The waiting time and travel time of passengers are the first optimization objectives, and the train operation balance is the secondary optimization objective. Therefore, the weights of the optimization function are set as a = 0.4, b = 0.3, c = 0.2, d = 0.1, respectively. The optimized train schedule does not increase the number of departures, and the departure interval of each train at the departure station is shown in the table below.Table 6.

The results of the comparison between the original train timetable and the optimized timetable are shown in Figure 4, where the horizontal axis is the arrival and departure time of trains at various stations and the vertical axis of each station of line 6 (Table 7).

The experimental results show that the optimized metro schedule reduces passenger waiting time by 21.42%, reduces passenger travel time by 22.56% and increases train full capacity by 2.65% compared to the existing schedule. It can be seen that the optimized metro timetable driven by passenger flow data improves passenger satisfaction and train operation efficiency more than the existing planned schedule.

6. Conclusion

By analyzing and mining past passenger flow data, which the metro system creates in large quantities, it is possible to significantly increase operational efficiency and passenger pleasure. In this paper, we built a Hadoop big data platform to process and analyze the enormous historical passenger flow data of the Shenzhen metro, then we built a data warehouse to calculate the passenger inbound rate and the station-to-station disembarkation ratio of each station that changes at any time of the day through the Hive component. A multi-objective model considering both trains and passengers is proposed to optimize the train timetable. We have designed a parallel genetic algorithm incorporating simulated annealing algorithm improvements, using the best individual replacement strategy to retain the best individuals to get the best solution. Results of experiments using actual data from Shenzhen metro line 6 show that an improved train timetable can decrease passengers' waiting and transit times while also enhancing the balance of train operations and transportation effectiveness.
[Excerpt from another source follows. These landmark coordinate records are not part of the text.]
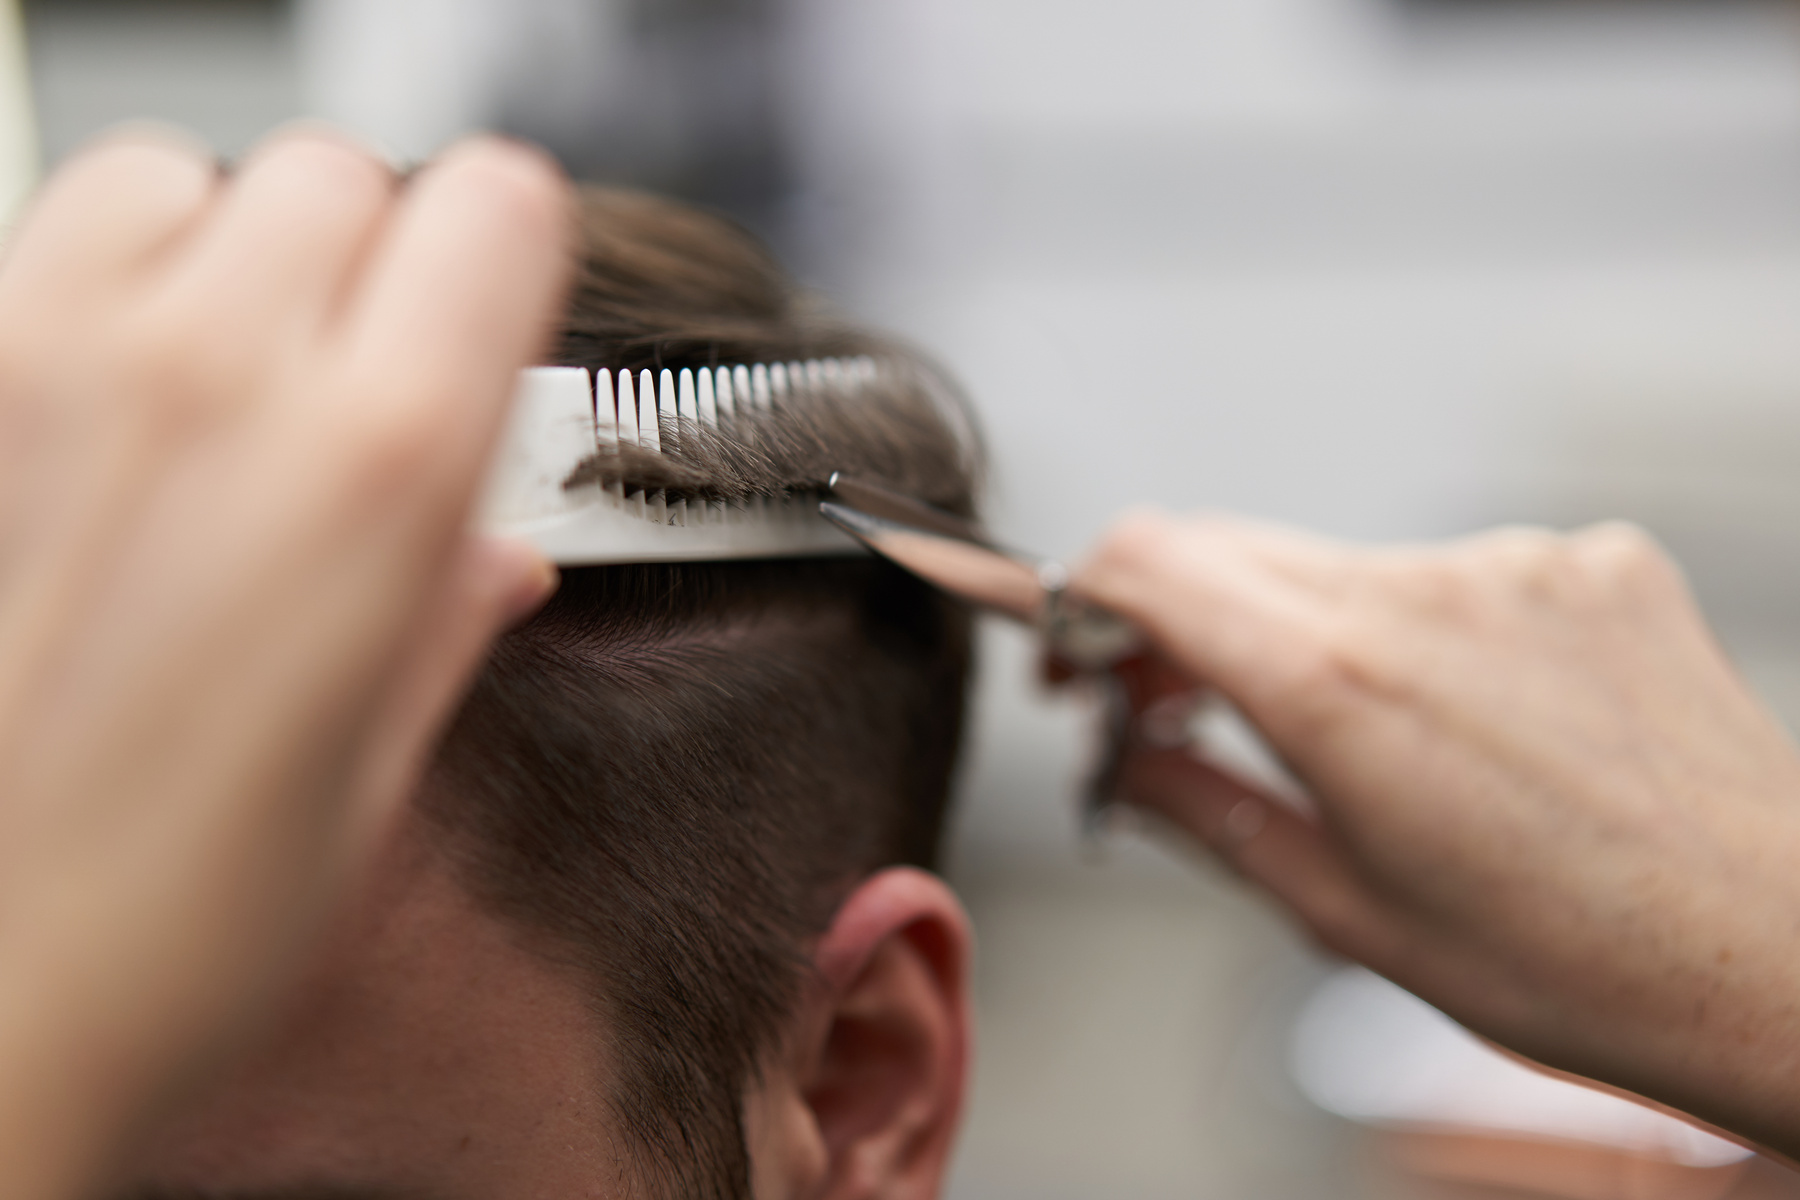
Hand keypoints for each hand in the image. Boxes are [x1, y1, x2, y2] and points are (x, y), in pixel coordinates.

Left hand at [0, 126, 569, 1198]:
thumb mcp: (375, 774)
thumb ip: (448, 615)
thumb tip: (494, 551)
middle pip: (345, 178)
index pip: (500, 208)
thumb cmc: (156, 928)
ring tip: (228, 375)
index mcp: (378, 469)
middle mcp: (217, 375)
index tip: (496, 312)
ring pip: (192, 178)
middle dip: (375, 259)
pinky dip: (108, 274)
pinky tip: (116, 389)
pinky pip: (57, 231)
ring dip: (230, 251)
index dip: (511, 258)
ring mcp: (56, 360)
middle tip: (359, 380)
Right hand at [1076, 511, 1799, 1157]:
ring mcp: (1517, 563)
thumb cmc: (1577, 963)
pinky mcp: (1592, 560)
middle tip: (1175, 705)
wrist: (1778, 952)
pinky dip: (1426, 630)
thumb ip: (1204, 807)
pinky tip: (1472, 722)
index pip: (1147, 559)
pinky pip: (1456, 569)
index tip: (1079, 652)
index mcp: (1340, 684)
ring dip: (1307, 631)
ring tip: (1356, 744)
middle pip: (1230, 548)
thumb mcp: (1344, 911)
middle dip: (1178, 621)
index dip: (1082, 595)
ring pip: (1341, 563)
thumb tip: (1120, 758)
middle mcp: (1424, 591)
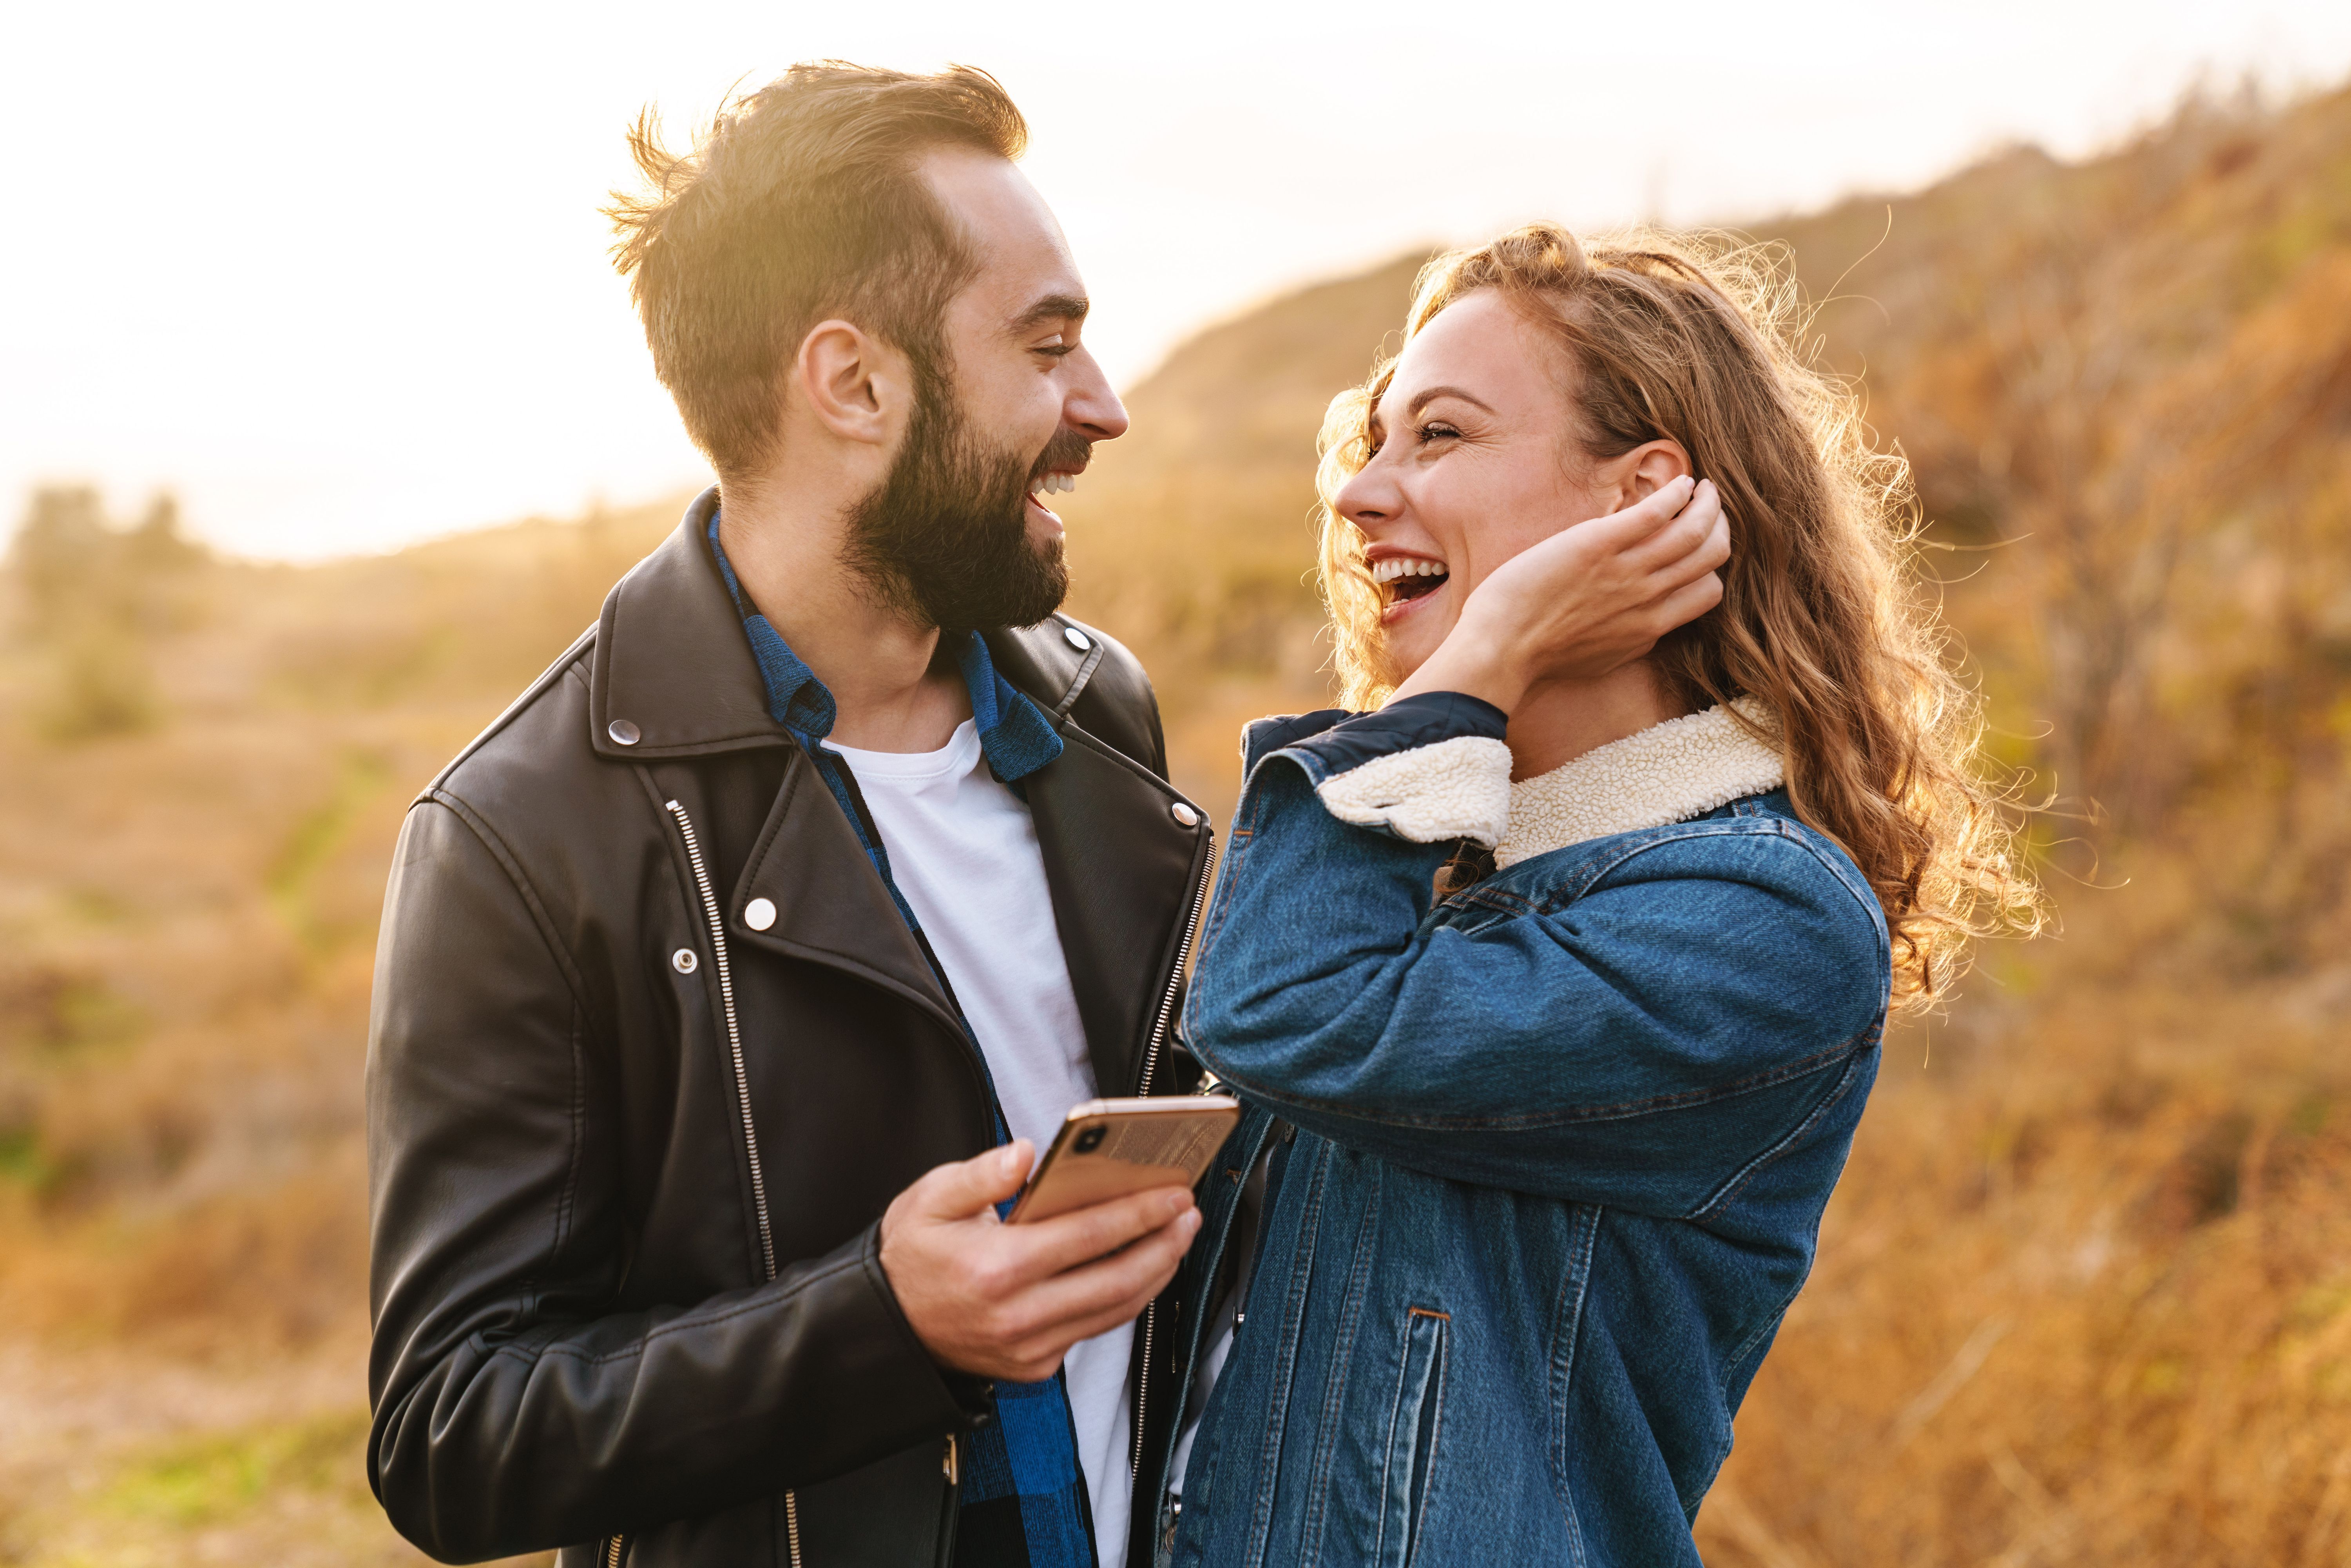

In future studies, we will further develop the proposed model with AFC data for multiple line interchanges. We will consider train operations for train turnarounds and turn-backs for the study, and another task to be performed is to analyze the passenger travel characteristics on holidays and weekends to optimize various nonworking day train schedules based on it.

Data Availability

Due to the nature of this research, participants of this study did not agree for their data to be shared publicly, so supporting data is not available.

Conflicts of Interest

The authors declare that they have no conflicts of interest.

Acknowledgments

This work was funded by the Beijing Municipal Natural Science Foundation (Grant No. L201015); the National Key R&D Program of China (Grant No. 2020YFC0833104); and The Green, Intelligent and Safe Mining of Coal Resources (Grant No. 52121003).